Qamar Nadeem (inset), a lawyer for Shakil Afridi, says the hero doctor's legal team is being intimidated. One lawyer has fled to Dubai, while another showed FoxNews.com where bullets had been fired into his office. (FoxNews.com)
Dr. Shakil Afridi has helped the U.S., but now his supporters say the U.S. must do more to help him.
Lawyers for the Pakistani doctor who helped the CIA find Usama bin Laden fear for their safety, with one attorney showing FoxNews.com evidence bullets were fired at his office and another fleeing the country and abandoning work on the case.
Dr. Shakil Afridi’s lead attorney, Samiullah Afridi, fled Pakistan on Wednesday amid threats from militants and just ahead of a crucial court decision that could result in a new trial for Afridi, who is serving a 33-year sentence widely seen as punishment for helping the U.S. The lawyer and client are not related.
“We all have been receiving threats from many quarters for a long time but we ignored them.”
- Qamar Nadeem, attorney for Dr. Shakil Afridi
“We all have been receiving threats from many quarters for a long time but we ignored them,” said Qamar Nadeem, who is a cousin of the doctor and also a member of his legal team. “I think someone spooked him enough to leave.”
Nadeem said thugs showed up at Samiullah Afridi’s office to deliver the latest threat. It was unclear what intimidation tactics were used to coerce him, but he is believed to have fled to Dubai. The incident apparently came immediately after Samiullah Afridi went public with a letter he received from Afridi, smuggled out of Peshawar Central Jail.
Afridi, whose vaccination ruse helped verify the terror kingpin’s presence in an Abbottabad compound ahead of the May 2, 2011 raid in which Navy SEALs killed him, is awaiting a crucial tribal court decision that could grant him a new trial. He is serving a 33-year sentence for conspiring with terrorists, but the charge is widely viewed as punishment for aiding the U.S. in an incident that proved embarrassing to Pakistan.
Nadeem said he will represent Afridi at a Dec. 18 proceeding at which a tribal court is expected to rule on whether or not he will be granted a new trial. He vowed to press Afridi’s case even as sources close to the matter said forces aligned against Afridi are stepping up efforts to intimidate his legal team. One member showed FoxNews.com several apparent bullet holes in his office, which he said he’d been too scared to report to authorities.

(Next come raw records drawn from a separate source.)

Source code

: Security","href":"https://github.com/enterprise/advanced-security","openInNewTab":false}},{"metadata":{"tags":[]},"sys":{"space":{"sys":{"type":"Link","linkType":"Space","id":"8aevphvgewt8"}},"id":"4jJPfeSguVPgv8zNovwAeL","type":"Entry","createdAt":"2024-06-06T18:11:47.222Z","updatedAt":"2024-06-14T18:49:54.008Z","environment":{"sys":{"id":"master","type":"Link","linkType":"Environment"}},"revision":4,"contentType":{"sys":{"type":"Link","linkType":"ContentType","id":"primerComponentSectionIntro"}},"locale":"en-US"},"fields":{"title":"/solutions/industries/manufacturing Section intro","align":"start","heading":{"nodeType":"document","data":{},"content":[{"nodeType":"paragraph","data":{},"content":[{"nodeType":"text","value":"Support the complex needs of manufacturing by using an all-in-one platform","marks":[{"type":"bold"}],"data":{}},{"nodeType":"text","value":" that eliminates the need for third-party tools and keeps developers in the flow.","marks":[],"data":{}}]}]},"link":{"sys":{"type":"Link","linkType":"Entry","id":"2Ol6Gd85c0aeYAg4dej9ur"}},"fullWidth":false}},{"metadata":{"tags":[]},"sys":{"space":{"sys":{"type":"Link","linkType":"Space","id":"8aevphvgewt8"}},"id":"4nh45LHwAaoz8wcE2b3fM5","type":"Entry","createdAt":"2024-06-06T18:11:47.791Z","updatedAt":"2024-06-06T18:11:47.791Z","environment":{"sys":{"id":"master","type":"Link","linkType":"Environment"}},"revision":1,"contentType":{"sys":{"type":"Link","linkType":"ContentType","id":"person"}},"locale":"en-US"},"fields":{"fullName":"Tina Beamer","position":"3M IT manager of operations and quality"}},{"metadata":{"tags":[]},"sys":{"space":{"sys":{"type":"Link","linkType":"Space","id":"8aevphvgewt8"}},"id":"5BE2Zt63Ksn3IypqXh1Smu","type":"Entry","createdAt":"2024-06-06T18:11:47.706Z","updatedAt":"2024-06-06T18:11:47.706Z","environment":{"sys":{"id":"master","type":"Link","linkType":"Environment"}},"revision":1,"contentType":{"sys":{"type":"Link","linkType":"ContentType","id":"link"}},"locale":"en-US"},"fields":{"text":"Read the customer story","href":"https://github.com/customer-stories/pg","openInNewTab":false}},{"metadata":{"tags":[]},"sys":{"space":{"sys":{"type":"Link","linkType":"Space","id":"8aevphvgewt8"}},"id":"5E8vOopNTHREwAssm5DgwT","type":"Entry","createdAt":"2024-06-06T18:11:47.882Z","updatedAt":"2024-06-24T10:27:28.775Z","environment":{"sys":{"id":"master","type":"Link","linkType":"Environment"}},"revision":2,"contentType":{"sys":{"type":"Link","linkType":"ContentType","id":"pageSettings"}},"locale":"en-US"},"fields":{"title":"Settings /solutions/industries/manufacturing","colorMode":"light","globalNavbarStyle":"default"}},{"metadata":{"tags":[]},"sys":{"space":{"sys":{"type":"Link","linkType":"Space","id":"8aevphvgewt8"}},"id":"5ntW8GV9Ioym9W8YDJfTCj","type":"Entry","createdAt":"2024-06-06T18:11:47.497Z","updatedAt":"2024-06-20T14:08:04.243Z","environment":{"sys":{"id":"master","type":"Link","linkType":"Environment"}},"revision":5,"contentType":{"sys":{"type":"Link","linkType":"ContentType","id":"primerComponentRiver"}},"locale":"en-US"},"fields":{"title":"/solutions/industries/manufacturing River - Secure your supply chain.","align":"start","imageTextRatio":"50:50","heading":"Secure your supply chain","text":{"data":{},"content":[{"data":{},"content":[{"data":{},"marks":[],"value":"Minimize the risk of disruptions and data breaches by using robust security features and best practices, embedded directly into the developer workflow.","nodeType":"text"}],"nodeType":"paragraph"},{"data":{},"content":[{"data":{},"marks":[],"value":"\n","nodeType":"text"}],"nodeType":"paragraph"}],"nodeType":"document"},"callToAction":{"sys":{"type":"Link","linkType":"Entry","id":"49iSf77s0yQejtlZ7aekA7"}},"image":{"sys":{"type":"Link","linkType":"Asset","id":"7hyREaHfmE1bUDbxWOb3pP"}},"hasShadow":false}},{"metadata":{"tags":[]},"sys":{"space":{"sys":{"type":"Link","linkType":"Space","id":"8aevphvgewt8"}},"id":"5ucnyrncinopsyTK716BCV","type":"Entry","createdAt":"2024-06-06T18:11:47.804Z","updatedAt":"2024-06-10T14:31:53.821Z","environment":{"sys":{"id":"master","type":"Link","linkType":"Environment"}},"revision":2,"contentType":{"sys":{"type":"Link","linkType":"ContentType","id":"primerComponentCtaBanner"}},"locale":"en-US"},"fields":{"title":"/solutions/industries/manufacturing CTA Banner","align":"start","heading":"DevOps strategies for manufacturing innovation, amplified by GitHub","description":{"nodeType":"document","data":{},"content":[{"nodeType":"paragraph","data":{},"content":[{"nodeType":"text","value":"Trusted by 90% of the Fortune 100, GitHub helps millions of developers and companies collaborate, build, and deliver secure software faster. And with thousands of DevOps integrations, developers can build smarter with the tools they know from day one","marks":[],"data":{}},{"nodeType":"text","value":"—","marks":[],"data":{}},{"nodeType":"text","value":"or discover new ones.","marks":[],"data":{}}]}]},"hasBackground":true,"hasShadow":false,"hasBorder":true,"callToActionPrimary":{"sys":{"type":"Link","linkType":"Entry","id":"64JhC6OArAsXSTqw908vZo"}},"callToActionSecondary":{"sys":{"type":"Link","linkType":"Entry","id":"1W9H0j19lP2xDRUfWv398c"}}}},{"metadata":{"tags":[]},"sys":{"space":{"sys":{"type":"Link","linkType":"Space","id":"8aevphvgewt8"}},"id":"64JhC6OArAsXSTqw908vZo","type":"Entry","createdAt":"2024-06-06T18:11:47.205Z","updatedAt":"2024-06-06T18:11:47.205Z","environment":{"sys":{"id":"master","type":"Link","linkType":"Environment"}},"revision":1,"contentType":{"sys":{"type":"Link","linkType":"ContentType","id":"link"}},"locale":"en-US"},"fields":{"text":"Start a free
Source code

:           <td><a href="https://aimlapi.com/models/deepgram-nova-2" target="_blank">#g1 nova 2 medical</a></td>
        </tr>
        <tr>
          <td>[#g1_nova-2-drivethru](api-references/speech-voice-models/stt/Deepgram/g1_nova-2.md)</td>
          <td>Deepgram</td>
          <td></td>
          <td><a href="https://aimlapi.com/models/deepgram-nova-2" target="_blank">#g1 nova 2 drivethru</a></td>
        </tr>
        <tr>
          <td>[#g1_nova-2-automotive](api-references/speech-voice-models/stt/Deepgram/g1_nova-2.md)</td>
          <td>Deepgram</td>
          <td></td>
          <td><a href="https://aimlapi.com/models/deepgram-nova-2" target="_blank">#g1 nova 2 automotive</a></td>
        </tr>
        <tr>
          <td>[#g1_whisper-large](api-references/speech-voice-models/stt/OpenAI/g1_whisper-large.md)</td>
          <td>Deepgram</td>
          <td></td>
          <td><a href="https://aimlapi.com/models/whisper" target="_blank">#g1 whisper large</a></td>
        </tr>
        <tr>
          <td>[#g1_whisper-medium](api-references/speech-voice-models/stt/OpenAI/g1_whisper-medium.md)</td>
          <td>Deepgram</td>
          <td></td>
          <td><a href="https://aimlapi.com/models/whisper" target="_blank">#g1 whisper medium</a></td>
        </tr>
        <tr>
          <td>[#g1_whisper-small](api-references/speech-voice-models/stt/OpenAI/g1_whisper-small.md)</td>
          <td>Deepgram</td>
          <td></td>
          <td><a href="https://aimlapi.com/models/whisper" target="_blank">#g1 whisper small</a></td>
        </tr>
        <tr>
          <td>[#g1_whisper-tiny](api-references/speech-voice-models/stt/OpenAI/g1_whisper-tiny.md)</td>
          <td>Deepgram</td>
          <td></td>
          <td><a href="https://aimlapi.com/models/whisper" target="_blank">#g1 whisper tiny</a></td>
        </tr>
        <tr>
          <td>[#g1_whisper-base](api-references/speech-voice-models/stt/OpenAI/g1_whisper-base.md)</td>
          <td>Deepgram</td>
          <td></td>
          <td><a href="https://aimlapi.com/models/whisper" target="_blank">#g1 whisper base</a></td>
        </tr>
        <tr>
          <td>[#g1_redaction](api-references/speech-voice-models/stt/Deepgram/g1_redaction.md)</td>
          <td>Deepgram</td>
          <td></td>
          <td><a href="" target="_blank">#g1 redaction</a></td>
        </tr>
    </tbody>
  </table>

“He’s not likely to get a fair trial,” security analyst Wajahat Ali told FoxNews.com. “Anyone who tries to get him a fair hearing will have to contend with tough circumstances.”
The tribal judge who ordered Afridi’s retrial in August died in a mysterious tragic accident in late October at his Islamabad residence. Though official medical and police report claim a gas leak caused an explosion in which he suffered serious third degree burns across his body, Afridi’s supporters believe he was murdered. His ruling was appealed and the upcoming hearing will determine whether it will be followed or dismissed.
On Wednesday Jamil Afridi, elder brother of doctor visited the prison to deliver fresh clothes and food along with Nadeem but was denied a meeting and prison officials refused to take the items to the doctor.
“We weren’t allowed to meet him,” said Nadeem. “It’s been 17 months since we last saw Shakil.”